49-2
突如、甲板に襲来した魔物――ガーゴイルの前に立つ。
ガーゴイルも俺たちを敵とみなし、槍の矛先を向けてきた。
「プリシラ。おぬしが戦うのじゃ」
「承知しましたっ」
「俺も魔法で援護する」
「いや、魔法は使ってはならぬ」
どうして――と言いかけたところでスセリが制した意味を理解し、言葉を飲み込む。
ここは船の上。
狙いの外れた魔法が船に被弾したら大事故につながりかねない。
こんな海のど真ん中で難破したら一巻の終わり。
だから慎重に戦わなくてはならないのだ。
俺は召喚術で剣を呼び出して構える。
マリアも魔法で光の剣を生み出した。
プリシラはロッドを手に、正面からガーゴイルをにらみつける。
俺とマリアは左右に分かれて側面を取る。
スセリは転移魔法で背後に回る。
これでガーゴイルを包囲した。
ガーゴイルは俺たちをまとめて蹴散らそうと、槍で周囲を薙ぎ払った。
予備動作の大きいその攻撃は全員たやすくよけられた。
続けざまに繰り出された攻撃も回避する。
よけてばかりいるわけにはいかない。
ガーゴイルは船のことなどお構いなしに暴れ続けるだろう。
船に被害が及ぶ前に、速やかに撃破しなければ。
「メイドの一撃ですーっ!」
プリシラが間合いを詰めて飛び上がり、ロッドの一撃をくらわせる。
しなったロッドの先端がガーゴイルの頭部に直撃する。
ガキンッ。
金属同士のぶつかる音がして、プリシラは空中で跳ね返された。
「か、固いですっ」
プリシラの渾身の一撃にもものともしないとなると、打撃は通じないか……。
「わたくしが参りますわ!」
次にマリアが攻撃を試みる。
ガーゴイルが槍で応戦する。
武器の間合いで負けたマリアは、接近を諦めざるを得なかった。
スセリが「やれやれ、なのじゃ」と肩をすくめる。
「連携がなってないのじゃ」
「スセリさま。見ていないで戦ってくださいまし!」
「わかっておるのじゃ。ワシがおとりになる。

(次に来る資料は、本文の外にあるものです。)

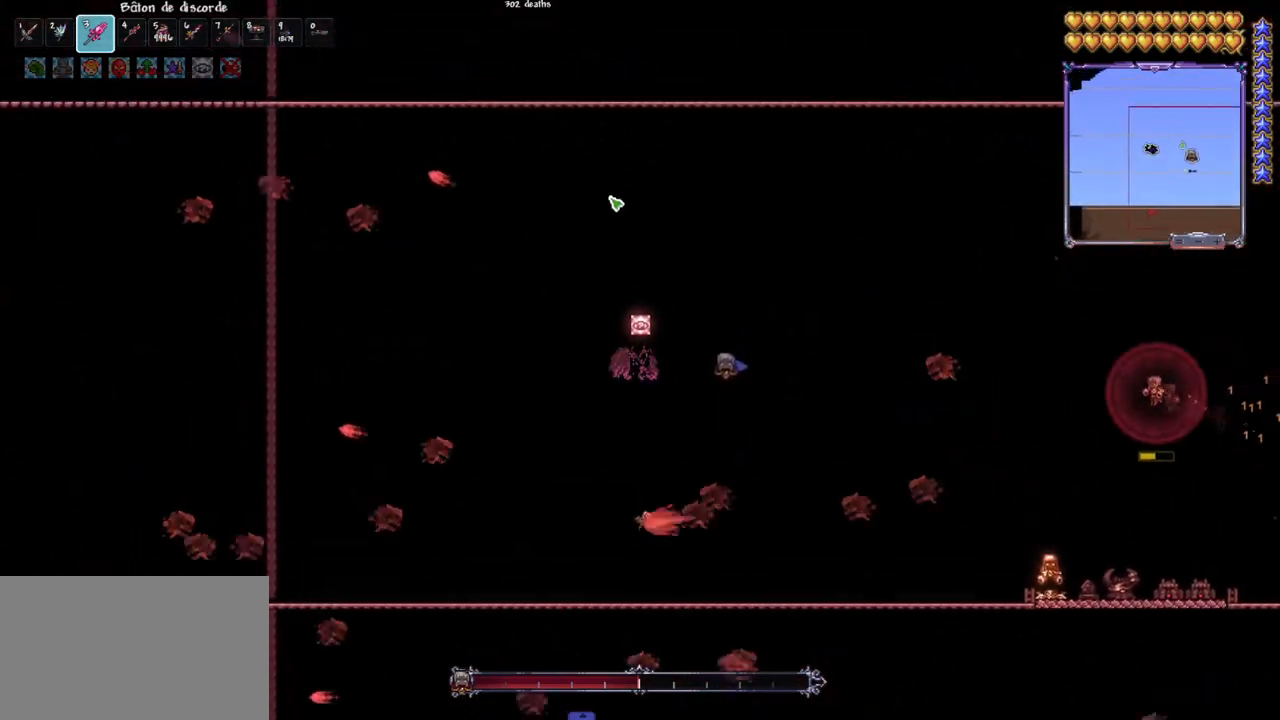
{"keys": ["q", "space"], "mouse": [], "mouse_move": "still", "events": [[133, "d", "down"], [133, "space", "down"], [217, "d", "up"], [217, "space", "up"], [317, "space", "down"], [450, "q", "down"]]}
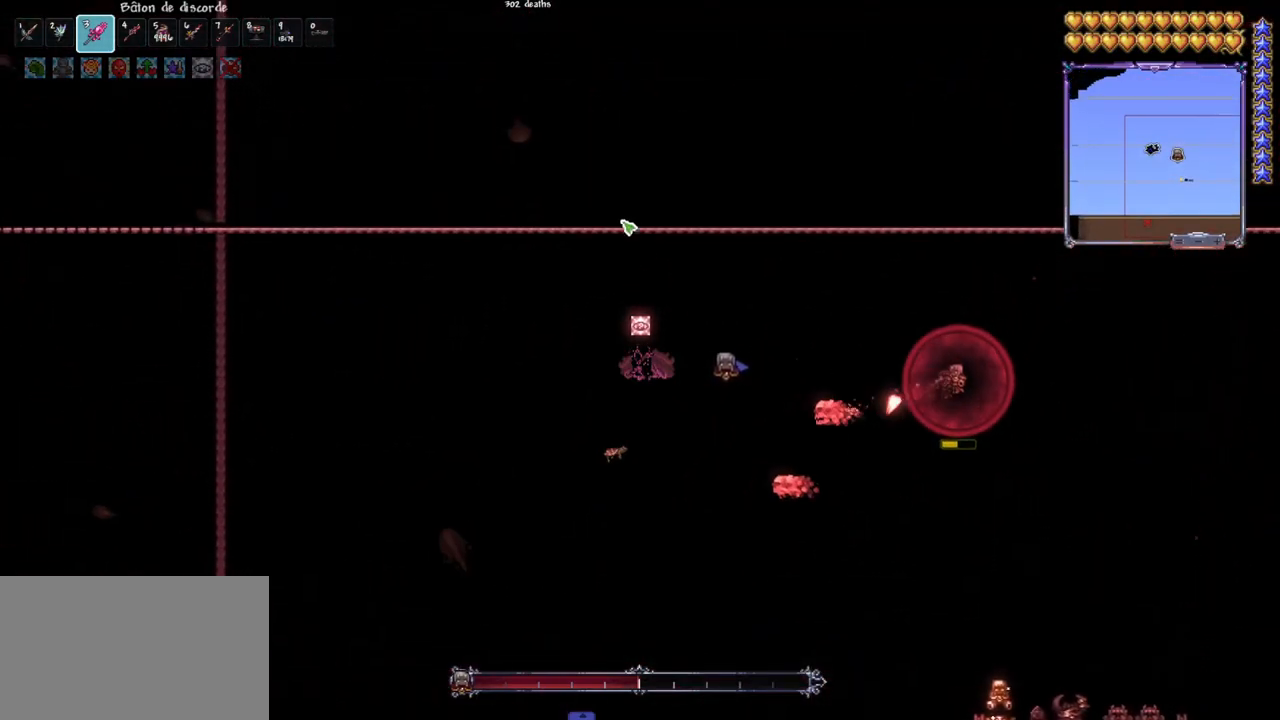
{"keys": ["d", "space"], "mouse": [], "mouse_move": "right", "events": [[100, "d", "down"], [100, "q", "up"], [283, "mouse_wheel", "down"], [333, "mouse_wheel", "up"]]}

その隙に攻撃するのじゃ」
ちなみに、とスセリは続ける。
「ガーゴイルは翼の付け根がもろいのじゃ」
「翼の付け根ですわね!」
「さて、と。ガーゴイル! おぬしの敵はこっちなのじゃ!」
スセリが赤くて丸い物体を放り投げた。
リンゴだ。
急な弧を描いて投げられたリンゴはガーゴイルの頭にあたった。
当然ながら無傷。
しかし、ガーゴイルの注意が背後のスセリに向いた。
今だ!
俺は身体能力強化の魔法を自身に掛け、空高く跳躍した。
カモメよりも高く飛翔する。
切っ先を下に、剣を垂直に構え、ガーゴイルの真下に落下した。
ガーゴイルの背中に着地するのと同時に、落下の勢いを乗せた剣の刃を翼の付け根に突き刺した。